Abstract:Robot animation is a new form of character animation that extends the traditional process by allowing the animated motion to become more interactive and adaptable during interaction with users in real-world settings. This paper reviews how this new type of character animation has evolved and been shaped from character animation principles and practices. We outline some new paradigms that aim at allowing character animators to become robot animators, and to properly take part in the development of social robots. One such paradigm consists of the 12 principles of robot animation, which describes general concepts that both animators and robot developers should consider in order to properly understand each other. We also introduce the concept of Kinematronics, for specifying the controllable and programmable expressive abilities of robots, and the Nutty Workflow and Pipeline.

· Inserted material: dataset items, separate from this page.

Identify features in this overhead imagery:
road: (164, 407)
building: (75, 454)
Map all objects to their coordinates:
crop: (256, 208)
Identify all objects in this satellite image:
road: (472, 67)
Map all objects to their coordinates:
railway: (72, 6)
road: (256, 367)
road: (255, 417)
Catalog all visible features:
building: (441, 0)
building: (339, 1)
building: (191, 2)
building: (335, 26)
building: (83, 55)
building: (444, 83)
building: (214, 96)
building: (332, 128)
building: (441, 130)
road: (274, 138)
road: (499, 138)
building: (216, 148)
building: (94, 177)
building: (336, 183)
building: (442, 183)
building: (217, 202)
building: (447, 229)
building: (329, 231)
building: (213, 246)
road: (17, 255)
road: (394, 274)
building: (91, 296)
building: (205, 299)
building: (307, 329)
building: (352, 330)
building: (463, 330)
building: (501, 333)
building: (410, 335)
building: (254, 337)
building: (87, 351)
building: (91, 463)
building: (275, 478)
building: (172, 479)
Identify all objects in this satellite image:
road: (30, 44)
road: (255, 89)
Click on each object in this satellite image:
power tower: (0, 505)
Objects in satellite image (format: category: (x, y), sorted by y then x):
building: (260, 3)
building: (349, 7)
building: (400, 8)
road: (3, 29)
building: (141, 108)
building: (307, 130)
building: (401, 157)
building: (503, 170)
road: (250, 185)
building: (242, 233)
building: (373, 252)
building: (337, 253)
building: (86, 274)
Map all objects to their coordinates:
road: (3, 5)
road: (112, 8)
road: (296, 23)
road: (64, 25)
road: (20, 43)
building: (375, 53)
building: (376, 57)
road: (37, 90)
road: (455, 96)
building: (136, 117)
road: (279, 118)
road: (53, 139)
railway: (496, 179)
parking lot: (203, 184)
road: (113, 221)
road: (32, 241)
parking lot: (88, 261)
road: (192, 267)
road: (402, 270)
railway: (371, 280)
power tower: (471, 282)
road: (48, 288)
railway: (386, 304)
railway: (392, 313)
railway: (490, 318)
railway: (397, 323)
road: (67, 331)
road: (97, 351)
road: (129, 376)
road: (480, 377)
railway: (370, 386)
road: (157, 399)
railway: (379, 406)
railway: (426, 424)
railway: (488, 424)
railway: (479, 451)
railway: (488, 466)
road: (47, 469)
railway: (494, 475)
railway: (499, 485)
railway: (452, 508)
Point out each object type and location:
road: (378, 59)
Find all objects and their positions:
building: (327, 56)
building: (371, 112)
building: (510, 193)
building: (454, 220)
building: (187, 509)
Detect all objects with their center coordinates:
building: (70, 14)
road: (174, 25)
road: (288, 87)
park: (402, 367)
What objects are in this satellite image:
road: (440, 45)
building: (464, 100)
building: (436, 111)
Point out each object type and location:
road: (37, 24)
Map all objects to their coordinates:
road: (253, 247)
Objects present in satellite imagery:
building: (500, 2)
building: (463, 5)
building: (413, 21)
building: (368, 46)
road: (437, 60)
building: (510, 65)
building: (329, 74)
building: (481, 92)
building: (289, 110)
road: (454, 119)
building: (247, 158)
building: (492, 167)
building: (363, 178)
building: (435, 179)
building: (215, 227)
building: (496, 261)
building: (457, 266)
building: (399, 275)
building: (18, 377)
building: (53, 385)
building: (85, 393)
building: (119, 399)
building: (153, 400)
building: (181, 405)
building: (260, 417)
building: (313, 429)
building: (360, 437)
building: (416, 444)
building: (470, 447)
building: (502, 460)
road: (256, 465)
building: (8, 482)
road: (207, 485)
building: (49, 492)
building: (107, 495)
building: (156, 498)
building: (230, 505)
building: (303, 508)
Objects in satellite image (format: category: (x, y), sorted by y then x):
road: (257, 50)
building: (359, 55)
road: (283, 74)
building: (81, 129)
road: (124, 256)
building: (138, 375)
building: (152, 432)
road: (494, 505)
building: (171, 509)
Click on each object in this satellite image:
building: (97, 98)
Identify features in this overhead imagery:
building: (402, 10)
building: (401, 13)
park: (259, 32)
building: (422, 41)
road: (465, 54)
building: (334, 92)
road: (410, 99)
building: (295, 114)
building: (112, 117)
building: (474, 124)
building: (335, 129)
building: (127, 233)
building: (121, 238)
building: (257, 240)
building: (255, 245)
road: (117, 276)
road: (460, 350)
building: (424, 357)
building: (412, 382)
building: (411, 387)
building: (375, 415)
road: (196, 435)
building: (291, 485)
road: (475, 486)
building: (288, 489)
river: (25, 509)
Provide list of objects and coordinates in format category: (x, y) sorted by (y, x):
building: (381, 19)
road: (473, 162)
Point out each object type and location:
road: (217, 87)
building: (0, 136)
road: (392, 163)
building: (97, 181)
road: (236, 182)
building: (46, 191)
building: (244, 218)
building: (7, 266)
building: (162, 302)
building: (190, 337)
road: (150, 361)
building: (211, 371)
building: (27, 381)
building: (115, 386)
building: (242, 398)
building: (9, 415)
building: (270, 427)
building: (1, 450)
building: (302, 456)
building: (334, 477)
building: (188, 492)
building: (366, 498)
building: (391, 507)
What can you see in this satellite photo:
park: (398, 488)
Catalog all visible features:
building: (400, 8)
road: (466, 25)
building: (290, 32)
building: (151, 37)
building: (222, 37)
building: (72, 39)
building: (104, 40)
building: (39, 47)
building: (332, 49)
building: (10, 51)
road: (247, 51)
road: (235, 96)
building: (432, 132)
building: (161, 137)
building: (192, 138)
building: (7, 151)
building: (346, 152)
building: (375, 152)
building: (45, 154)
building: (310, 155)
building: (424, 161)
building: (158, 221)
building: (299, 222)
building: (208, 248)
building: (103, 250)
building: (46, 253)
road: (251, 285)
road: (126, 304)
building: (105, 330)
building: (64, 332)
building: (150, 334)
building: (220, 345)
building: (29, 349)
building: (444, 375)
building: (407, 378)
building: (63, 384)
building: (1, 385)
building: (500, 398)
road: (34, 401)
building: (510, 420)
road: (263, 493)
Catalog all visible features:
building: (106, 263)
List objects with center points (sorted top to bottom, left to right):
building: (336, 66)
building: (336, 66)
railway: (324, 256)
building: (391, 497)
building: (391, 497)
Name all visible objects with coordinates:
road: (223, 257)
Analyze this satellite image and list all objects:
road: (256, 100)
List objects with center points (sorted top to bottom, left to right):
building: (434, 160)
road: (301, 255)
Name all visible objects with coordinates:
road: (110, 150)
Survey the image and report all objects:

The Nutty Pipeline introduces the concept of the Programmable Robot Animation Engine, which allows to generate, compose and blend various types of animation sources into a final, interaction-enabled motion that can be rendered on robots in real-time during real-world interactions. Additionally, we describe some types of tools that can be developed and integrated into Nutty-based workflows and pipelines, which allow animation artists to perform an integral part of the expressive behaviour development within social robots, and thus to evolve from standard (3D) character animators, towards a full-stack type of robot animators.